Storm causes hillside collapse in S. California


Associated Press

LAGUNA BEACH, Calif.

A powerful storm dumped more rain on already waterlogged Southern California on Wednesday, washing hillsides onto highways, endangering houses in canyons and forcing rescuers to pluck dozens of motorists from flooded streets.

The storm was expected to ease as it moved eastward. Floodwaters washed away homes in Arizona and inundated parts of Nevada and Utah.

The low-pressure system could be in New Mexico by Thursday and could reach the Gulf Coast by Saturday with some rain, but not the deluge that hit Southern California, forecasters said.

In Southern California, the burst of heavy rain in the morning left streets flooded and caused minor mudslides. The threat, however, of larger mudslides could last for weeks in the suburban Los Angeles canyon hillsides laid bare by wildfires.

“The ground is so saturated it could move at any time,” said Bob Spencer, spokesman for the Los Angeles County Department of Public Works.

Spencer added that catch basins designed to hold a landslide’s uprooted trees and other debris before it can wash down onto homes appeared to have plenty of capacity.

Heavy rains early Wednesday caused a hillside to collapse on part of a busy Interstate 10 transition road about 30 miles outside Los Angeles.

In eastern Orange County, 25 to 30 people were evacuated from their homes in Silverado Canyon. The houses were threatened by rolling boulders and debris flow. The canyon is on the edge of the Cleveland National Forest, which burned in a 1997 wildfire.

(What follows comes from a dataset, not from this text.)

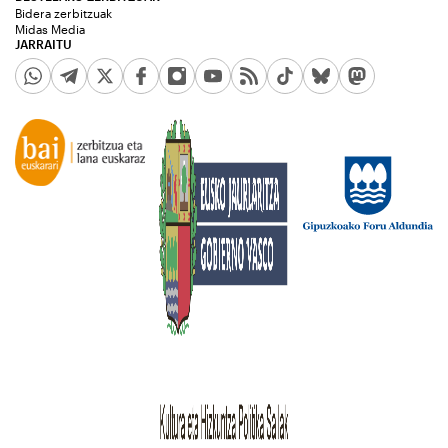
Bidera zerbitzuak
Midas Media
JARRAITU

Silverado Creek was swollen with muddy brown water, and roads were choked with mud and uprooted trees.

Orange County Fire Authority Capt. Larry Kurtz said firefighters walked residents to a church and searched deeper in the canyon for remote homes. “If we have any more rain, there are people who just can’t get out,” Kurtz said.

Some residents refused to leave.

Rick Tallant said he has lived in the canyon for nine years and planned to wait out the rain at his home.